Use :meth:`SMTP.sendmail` to send raw messages. Note that when using this
method, you must format the message headers yourself.

.. testcode::

    import asyncio

    from aiosmtplib import SMTP


    sender = "root@localhost"
    recipients = ["somebody@example.com"]
    message = """To: somebody@example.com
    From: root@localhost
    Subject: Hello World!

    Sent via aiosmtplib
    """

    async def send_with_sendmail():
        smtp_client = SMTP(hostname="127.0.0.1", port=1025)
        await smtp_client.connect()
        await smtp_client.sendmail(sender, recipients, message)
        await smtp_client.quit()

    asyncio.run(send_with_sendmail())


Parallel Execution
------------------

SMTP is a sequential protocol. Multiple commands must be sent to send an email,
and they must be sent in the correct sequence.

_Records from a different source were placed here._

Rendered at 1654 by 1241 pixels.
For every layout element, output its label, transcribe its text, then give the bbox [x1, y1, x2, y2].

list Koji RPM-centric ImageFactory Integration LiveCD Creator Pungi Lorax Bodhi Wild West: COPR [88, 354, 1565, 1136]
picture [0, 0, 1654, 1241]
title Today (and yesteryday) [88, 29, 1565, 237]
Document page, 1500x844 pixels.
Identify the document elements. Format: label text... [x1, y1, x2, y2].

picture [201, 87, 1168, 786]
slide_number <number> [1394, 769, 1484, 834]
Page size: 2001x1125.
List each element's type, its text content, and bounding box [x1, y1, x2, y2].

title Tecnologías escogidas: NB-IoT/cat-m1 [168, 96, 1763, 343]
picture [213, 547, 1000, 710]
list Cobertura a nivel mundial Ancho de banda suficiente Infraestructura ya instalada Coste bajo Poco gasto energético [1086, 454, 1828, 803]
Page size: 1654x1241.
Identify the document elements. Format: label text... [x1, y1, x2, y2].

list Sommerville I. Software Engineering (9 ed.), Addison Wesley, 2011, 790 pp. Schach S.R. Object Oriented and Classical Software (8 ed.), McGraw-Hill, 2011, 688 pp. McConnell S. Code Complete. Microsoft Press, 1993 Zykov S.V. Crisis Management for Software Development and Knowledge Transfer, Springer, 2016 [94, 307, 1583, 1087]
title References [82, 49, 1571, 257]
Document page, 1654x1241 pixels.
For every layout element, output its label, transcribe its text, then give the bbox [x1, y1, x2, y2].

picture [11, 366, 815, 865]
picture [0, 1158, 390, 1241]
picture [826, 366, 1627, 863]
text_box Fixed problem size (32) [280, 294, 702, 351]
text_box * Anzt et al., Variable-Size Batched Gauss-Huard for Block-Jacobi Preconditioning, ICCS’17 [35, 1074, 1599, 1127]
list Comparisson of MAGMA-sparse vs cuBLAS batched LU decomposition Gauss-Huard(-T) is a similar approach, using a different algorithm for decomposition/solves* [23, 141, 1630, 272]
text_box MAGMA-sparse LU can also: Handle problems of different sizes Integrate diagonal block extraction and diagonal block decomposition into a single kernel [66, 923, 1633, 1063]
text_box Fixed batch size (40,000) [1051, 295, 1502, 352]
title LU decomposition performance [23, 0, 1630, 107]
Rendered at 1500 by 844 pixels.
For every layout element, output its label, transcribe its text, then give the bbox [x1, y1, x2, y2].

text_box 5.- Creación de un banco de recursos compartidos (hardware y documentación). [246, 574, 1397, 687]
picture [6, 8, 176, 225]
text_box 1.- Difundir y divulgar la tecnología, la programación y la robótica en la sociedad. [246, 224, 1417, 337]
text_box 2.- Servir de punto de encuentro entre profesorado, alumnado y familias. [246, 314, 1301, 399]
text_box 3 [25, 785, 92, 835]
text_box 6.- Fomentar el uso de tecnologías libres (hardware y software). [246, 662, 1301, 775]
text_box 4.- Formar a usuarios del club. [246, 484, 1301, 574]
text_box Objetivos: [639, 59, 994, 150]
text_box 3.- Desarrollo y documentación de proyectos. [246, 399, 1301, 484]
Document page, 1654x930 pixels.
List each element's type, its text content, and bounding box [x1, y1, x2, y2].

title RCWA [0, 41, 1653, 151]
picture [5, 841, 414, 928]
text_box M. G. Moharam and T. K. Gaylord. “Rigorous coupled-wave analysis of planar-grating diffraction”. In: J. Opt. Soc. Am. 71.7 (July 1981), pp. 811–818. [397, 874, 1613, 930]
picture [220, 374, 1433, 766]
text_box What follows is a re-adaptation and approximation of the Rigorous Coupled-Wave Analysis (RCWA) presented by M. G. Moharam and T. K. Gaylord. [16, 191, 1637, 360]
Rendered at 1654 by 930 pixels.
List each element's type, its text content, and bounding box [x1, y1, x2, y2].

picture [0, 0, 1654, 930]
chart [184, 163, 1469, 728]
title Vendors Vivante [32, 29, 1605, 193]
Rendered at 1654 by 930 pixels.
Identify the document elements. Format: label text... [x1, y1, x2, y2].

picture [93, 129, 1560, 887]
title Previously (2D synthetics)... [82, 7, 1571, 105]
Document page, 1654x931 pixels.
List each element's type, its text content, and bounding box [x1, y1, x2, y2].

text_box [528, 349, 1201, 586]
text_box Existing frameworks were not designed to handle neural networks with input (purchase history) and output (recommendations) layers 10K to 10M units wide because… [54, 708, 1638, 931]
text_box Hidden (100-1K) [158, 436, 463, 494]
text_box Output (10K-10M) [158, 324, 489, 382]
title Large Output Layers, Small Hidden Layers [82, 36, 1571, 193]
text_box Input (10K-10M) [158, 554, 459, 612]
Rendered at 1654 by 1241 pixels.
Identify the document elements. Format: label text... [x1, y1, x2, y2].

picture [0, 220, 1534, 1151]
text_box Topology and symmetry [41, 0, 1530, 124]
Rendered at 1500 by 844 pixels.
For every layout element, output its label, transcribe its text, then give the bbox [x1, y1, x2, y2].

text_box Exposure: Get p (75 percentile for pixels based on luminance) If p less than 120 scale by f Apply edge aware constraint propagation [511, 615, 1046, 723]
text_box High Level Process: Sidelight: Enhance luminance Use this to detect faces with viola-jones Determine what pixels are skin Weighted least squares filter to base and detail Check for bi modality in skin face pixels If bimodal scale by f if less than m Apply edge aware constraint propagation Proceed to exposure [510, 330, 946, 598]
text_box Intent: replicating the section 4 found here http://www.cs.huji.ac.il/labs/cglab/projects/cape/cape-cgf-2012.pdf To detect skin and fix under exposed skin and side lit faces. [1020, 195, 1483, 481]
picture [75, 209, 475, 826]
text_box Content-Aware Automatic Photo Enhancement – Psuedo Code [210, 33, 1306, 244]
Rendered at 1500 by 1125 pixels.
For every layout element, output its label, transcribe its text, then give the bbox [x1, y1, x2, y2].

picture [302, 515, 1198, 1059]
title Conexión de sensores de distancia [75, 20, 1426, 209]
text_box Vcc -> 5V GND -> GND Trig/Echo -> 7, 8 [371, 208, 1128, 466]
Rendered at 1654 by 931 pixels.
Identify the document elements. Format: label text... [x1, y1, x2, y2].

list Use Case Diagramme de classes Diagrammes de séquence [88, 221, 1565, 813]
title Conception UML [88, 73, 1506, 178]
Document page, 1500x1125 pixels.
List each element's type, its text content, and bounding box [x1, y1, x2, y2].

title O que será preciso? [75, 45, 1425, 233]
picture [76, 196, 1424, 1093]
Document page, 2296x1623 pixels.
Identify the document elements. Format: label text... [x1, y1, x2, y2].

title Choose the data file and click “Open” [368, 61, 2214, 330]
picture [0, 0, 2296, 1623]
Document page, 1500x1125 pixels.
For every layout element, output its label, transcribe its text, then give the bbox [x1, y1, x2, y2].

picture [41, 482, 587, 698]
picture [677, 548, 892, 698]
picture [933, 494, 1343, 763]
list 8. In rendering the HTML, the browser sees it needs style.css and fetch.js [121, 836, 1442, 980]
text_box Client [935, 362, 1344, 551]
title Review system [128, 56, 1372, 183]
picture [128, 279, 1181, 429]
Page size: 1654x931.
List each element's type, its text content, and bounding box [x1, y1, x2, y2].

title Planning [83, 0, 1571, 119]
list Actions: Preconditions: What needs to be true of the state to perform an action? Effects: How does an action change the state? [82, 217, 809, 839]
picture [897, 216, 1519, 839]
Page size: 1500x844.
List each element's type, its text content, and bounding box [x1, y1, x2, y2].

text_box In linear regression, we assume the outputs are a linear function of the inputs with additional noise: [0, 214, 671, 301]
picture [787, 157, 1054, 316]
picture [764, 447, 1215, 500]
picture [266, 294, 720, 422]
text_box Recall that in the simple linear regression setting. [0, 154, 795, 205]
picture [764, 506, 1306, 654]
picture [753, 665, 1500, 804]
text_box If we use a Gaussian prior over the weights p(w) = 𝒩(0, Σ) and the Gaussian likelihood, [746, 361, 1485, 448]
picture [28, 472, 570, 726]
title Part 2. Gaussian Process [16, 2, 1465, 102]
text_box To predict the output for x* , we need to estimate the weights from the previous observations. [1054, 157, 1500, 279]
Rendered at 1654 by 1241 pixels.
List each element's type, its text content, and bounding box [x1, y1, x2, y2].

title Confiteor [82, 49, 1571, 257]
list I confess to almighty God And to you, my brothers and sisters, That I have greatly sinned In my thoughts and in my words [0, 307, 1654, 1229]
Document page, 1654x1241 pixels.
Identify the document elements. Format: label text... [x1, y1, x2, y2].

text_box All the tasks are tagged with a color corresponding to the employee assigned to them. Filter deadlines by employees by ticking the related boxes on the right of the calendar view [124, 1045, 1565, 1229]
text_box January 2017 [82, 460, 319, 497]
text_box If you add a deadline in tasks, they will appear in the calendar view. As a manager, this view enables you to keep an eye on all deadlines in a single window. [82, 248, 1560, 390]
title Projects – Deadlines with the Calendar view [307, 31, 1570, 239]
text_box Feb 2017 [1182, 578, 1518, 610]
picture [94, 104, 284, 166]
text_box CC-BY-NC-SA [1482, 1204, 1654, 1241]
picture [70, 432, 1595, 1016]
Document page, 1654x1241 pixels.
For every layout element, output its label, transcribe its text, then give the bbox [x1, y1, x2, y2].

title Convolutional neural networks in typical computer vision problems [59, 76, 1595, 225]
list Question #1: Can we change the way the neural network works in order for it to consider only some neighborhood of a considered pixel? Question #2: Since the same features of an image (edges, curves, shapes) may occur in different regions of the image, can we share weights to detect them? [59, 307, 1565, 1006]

As a consequence of this,
executing multiple :meth:`SMTP.send_message` tasks in parallel (i.e. with
:py:func:`asyncio.gather`) is not any more efficient than executing in
sequence, as the client must wait until one mail is sent before beginning the
next.

If you have a lot of emails to send, consider creating multiple connections
(:class:`SMTP` instances) and splitting the work between them.